## Task objective
Please update the rows below so that every "common name" reads "vernacular name", keeping everything else the same.
Start Task inputs
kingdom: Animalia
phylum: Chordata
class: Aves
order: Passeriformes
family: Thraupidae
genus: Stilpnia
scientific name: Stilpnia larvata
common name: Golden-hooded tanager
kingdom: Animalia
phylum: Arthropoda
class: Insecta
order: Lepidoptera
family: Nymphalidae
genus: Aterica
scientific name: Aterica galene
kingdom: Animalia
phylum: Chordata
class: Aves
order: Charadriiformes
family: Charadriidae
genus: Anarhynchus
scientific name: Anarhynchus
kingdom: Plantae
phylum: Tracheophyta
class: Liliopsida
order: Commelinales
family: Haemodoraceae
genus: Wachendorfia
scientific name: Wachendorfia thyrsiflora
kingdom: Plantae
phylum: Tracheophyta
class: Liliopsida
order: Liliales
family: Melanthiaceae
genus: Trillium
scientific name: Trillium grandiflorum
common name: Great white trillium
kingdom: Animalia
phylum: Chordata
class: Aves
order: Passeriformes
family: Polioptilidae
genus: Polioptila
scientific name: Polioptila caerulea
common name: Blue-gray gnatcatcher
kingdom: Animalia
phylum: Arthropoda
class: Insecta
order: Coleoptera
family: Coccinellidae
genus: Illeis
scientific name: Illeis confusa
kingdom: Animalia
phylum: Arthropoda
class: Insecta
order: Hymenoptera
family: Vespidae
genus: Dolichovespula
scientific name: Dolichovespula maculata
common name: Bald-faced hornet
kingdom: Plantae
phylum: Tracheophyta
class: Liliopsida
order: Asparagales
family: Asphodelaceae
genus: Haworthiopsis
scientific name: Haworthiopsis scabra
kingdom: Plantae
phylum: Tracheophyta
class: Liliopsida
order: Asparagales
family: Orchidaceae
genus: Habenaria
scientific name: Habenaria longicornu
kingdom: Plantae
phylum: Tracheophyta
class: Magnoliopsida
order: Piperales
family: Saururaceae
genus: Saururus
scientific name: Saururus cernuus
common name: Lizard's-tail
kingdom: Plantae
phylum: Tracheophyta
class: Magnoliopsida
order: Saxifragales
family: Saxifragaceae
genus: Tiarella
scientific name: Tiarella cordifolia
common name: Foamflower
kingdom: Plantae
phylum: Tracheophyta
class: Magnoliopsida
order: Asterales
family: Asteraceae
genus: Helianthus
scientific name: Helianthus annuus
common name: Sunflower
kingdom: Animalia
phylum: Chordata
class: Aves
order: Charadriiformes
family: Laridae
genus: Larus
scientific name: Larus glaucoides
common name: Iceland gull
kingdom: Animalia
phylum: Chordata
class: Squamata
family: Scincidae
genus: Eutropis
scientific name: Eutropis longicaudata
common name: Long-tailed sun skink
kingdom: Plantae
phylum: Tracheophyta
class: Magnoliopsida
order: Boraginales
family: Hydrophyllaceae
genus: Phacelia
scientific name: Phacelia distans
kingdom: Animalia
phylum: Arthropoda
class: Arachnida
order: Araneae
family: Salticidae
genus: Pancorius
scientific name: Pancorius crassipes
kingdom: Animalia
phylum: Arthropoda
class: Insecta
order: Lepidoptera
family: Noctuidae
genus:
End Task inputs
## Solution for this exercise
kingdom: Animalia
phylum: Chordata
class: Aves
order: Passeriformes
family: Thraupidae
genus: Stilpnia
scientific name: Stilpnia larvata
vernacular name: Golden-hooded tanager
kingdom: Animalia
phylum: Arthropoda
class: Insecta
order: Lepidoptera
family: Nymphalidae
genus: Aterica
scientific name: Aterica galene
kingdom: Animalia
phylum: Chordata
class: Aves
order: Charadriiformes
family: Charadriidae
genus: Anarhynchus
scientific name: Anarhynchus
kingdom: Plantae
phylum: Tracheophyta
class: Liliopsida
order: Commelinales
family: Haemodoraceae
genus: Wachendorfia
scientific name: Wachendorfia thyrsiflora
kingdom: Plantae
phylum: Tracheophyta
class: Liliopsida
order: Liliales
family: Melanthiaceae
genus: Trillium
scientific name: Trillium grandiflorum
vernacular name: Great white trillium
kingdom: Animalia
phylum: Chordata
class: Aves
order: Passeriformes
family: Polioptilidae
genus: Polioptila
scientific name: Polioptila caerulea
vernacular name: Blue-gray gnatcatcher
kingdom: Animalia
phylum: Arthropoda
class: Insecta
order: Coleoptera
family: Coccinellidae
genus: Illeis
scientific name: Illeis confusa
kingdom: Animalia
phylum: Arthropoda
class: Insecta
order: Hymenoptera
family: Vespidae
genus: Dolichovespula
scientific name: Dolichovespula maculata
vernacular name: Bald-faced hornet
kingdom: Plantae
phylum: Tracheophyta
class: Liliopsida
order: Asparagales
family: Asphodelaceae
genus: Haworthiopsis
scientific name: Haworthiopsis scabra
kingdom: Plantae
phylum: Tracheophyta
class: Liliopsida
order: Asparagales
family: Orchidaceae
genus: Habenaria
scientific name: Habenaria longicornu
kingdom: Plantae
phylum: Tracheophyta
class: Magnoliopsida
order: Piperales
family: Saururaceae
genus: Saururus
scientific name: Saururus cernuus
vernacular name: Lizard's-tail
kingdom: Plantae
phylum: Tracheophyta
class: Magnoliopsida
order: Saxifragales
family: Saxifragaceae
genus: Tiarella
scientific name: Tiarella cordifolia
vernacular name: Foamflower
kingdom: Plantae
phylum: Tracheophyta
class: Magnoliopsida
order: Asterales
family: Asteraceae
genus: Helianthus
scientific name: Helianthus annuus
vernacular name: Sunflower
kingdom: Animalia
phylum: Chordata
class: Aves
order: Charadriiformes
family: Laridae
genus: Larus
scientific name: Larus glaucoides
vernacular name: Iceland gull
kingdom: Animalia
phylum: Chordata
class: Squamata
family: Scincidae
genus: Eutropis
scientific name: Eutropis longicaudata
vernacular name: Long-tailed sun skink
kingdom: Plantae
phylum: Tracheophyta
class: Magnoliopsida
order: Boraginales
family: Hydrophyllaceae
genus: Phacelia
scientific name: Phacelia distans
kingdom: Animalia
phylum: Arthropoda
class: Arachnida
order: Araneae
family: Salticidae
genus: Pancorius
scientific name: Pancorius crassipes
kingdom: Animalia
phylum: Arthropoda
class: Insecta
order: Lepidoptera
family: Noctuidae
genus:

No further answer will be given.